When people go to town - they normally have a handful of shops that you normally go to. But the rest of town, you just discard - you might not even have to go into them, but why not give them something interesting to look at as they walk past? Instead of another Poundshop or charity shop - it could be a painting or a sculpture or something to interact with. AR is one of those things - you can click a button on your phone and it can take you from a QR code to something. If you had a few of those dotted around town -eventually people will stop and look and see what's in that window. That then keeps people in town for longer, keeps people talking for longer. The more artworks we get into empty shops - you could create a hyper gallery in itself. You've got a row of empty shops - stick a piece of art in every-single one. Give's people something to look at. Doesn't have to be the most complex thing in the world or the most difficult to understand - but that exposure to artwork -gets people thinking a different way about things.
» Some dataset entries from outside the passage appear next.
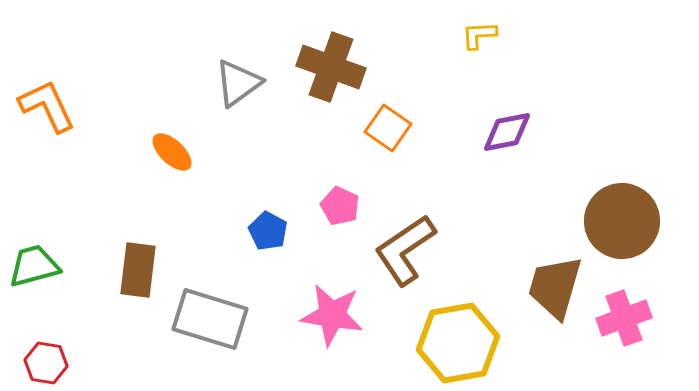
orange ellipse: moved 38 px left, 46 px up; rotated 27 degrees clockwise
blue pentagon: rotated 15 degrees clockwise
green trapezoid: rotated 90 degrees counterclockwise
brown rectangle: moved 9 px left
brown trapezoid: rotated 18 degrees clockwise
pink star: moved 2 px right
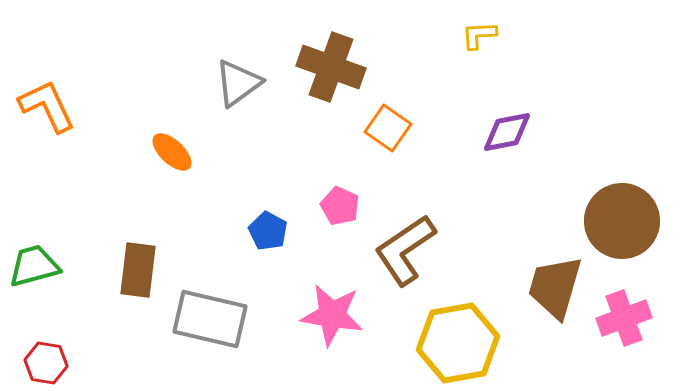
gray rectangle: rotated 4 degrees counterclockwise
It could be therapeutic. Could be good for your wellbeing. 


Do you think art can be therapeutic? 

Yeah definitely. It doesn't have to be some pretty picture that you're looking at - and you don't have to stair at some 18th Century oil painting for 2 hours to say - "Yeah - I get it." But to look at something a little outside of the box and try and take your own from it when you leave... You might have though about things in a different way. Or you might come with a statement and it might be different to what you were thinking - but people's minds tend to get a bit numb these days with the general routine. You get a bit bogged down. You get some people that won't ever set foot into an art gallery - but it doesn't have to be complex or confusing. It doesn't have to be something where you walk away and say "I don't get it" sometimes it's good to say "I don't get it" But if you do that every once in a while, chances are it's going to be good for your wellbeing, or lift your mood.

 
Everything I end up doing ends up being really toxic or dangerous to human life in one way or another.